Universitas Negeri Semarang (UNNES) menyelenggarakan upacara di Lapangan Rektorat pada Senin, 4 Mei 2026, dalam rangka memperingati Hari Pendidikan Nasional tahun 2026. Kegiatan ini berlangsung khidmat dan diikuti oleh civitas akademika sebagai momentum refleksi atas peran strategis pendidikan dalam pembangunan bangsa.
Pada kesempatan tersebut, Rektor UNNES Prof. Dr. S. Martono, M.Si. membacakan pidato Menteri Pendidikan Tinggi, Sains, dan Teknologi yang menegaskan bahwa pendidikan adalah jantung peradaban. Pendidikan dipahami sebagai ruang pembentukan akal budi, penempaan karakter, serta penentu arah masa depan bangsa.

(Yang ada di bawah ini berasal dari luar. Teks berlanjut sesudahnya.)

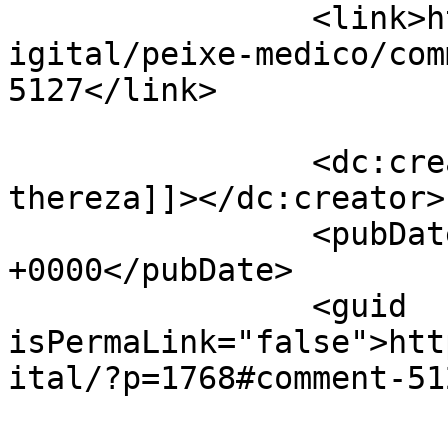
		<link>http://www.labec.com.br/biod
igital/peixe-medico/com
5127</link>

		<dc:creator><![CDATA[maria 
thereza]]></dc:creator>

		<pubDate>Thu, 24 Mar 2016 21:17:19 
+0000</pubDate>

		<guid 
isPermaLink="false">htt
ital/?p=1768#comment-51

Peringatan Hari Pendidikan Nasional ke-168 tahun ini mengusung tema “Menguatkan Partisipasi Semesta, Mewujudkan Pendidikan Bermutu untuk Semua,” yang menjadi landasan bersama dalam mendorong transformasi pendidikan di Indonesia.

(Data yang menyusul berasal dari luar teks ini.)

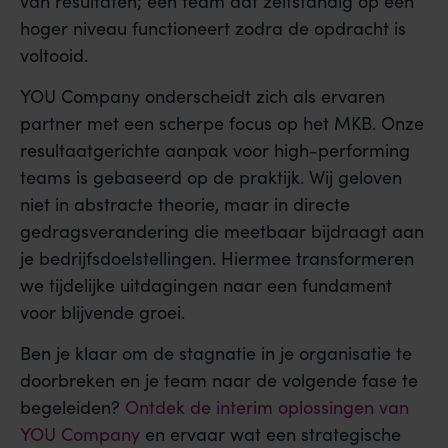
van resultaten; een team dat zelfstandig op een
hoger niveau functioneert zodra de opdracht is
voltooid.
YOU Company onderscheidt zich als ervaren
partner met een scherpe focus op het MKB. Onze
resultaatgerichte aanpak voor high-performing
teams is gebaseerd op de praktijk. Wij geloven
niet in abstracte theorie, maar in directe
gedragsverandering die meetbaar bijdraagt aan
je bedrijfsdoelstellingen. Hiermee transformeren
we tijdelijke uitdagingen naar een fundament
voor blijvende groei.
Ben je klaar om de stagnatie in je organisatie te
doorbreken en je team naar de volgende fase te
begeleiden?
Ontdek de interim oplossingen van
YOU Company
en ervaar wat een strategische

Rektor UNNES menyampaikan bahwa pesan dalam pidato tersebut menjadi pengingat penting bagi seluruh insan pendidikan.
“Pendidikan adalah jantung peradaban. Ruang di mana akal budi dibentuk, karakter ditempa, dan masa depan bangsa dipertaruhkan. Pendidikan yang bermutu, adil, inklusif, dan memerdekakan bukanlah pilihan, melainkan kewajiban bersama.” ujar Rektor.
Pidato tersebut juga menegaskan tiga pilar utama transformasi pendidikan, yakni perluasan akses secara inklusif, kolaborasi untuk melahirkan solusi, serta riset yang berdampak nyata. Transformasi ini memerlukan keterlibatan berbagai pihak, mulai dari negara, perguruan tinggi, industri, masyarakat, hingga generasi muda sebagai arsitek masa depan Indonesia.

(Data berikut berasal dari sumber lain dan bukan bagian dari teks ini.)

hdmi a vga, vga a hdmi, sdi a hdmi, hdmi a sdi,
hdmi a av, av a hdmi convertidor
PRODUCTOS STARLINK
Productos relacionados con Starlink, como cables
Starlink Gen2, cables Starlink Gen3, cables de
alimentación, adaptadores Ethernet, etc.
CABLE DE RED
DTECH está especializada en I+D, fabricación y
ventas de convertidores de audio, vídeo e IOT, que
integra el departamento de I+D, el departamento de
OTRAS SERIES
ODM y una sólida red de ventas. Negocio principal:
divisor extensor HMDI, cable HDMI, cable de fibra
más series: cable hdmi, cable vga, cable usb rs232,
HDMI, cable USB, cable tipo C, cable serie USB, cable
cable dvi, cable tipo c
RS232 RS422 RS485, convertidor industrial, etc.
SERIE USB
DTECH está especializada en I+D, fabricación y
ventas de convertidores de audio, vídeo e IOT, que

Apresiasi turut disampaikan kepada para pendidik, tenaga kependidikan, dan peneliti atas dedikasi yang terus menanam masa depan bangsa, serta pesan kepada mahasiswa untuk terus belajar, berpikir kritis, dan berinovasi.
Dalam rangkaian upacara, UNNES juga memberikan penghargaan Satyalancana Karya Satya kepada Pegawai Negeri Sipil (PNS) sebagai bentuk penghormatan atas dedikasi, kesetiaan, pengabdian, kejujuran, dan kedisiplinan selama menjalankan tugas. Penghargaan diberikan kepada 6 orang dengan masa pengabdian 30 tahun, 29 orang dengan masa pengabdian 20 tahun, dan 4 orang masa pengabdian 10 tahun secara terus-menerus.
Melalui peringatan ini, UNNES meneguhkan komitmen untuk terus menghadirkan pendidikan yang bermutu, adil, dan inklusif dengan melibatkan seluruh elemen, dengan harapan semangat kolaborasi dan pengabdian semakin kuat dalam menentukan arah masa depan pendidikan Indonesia.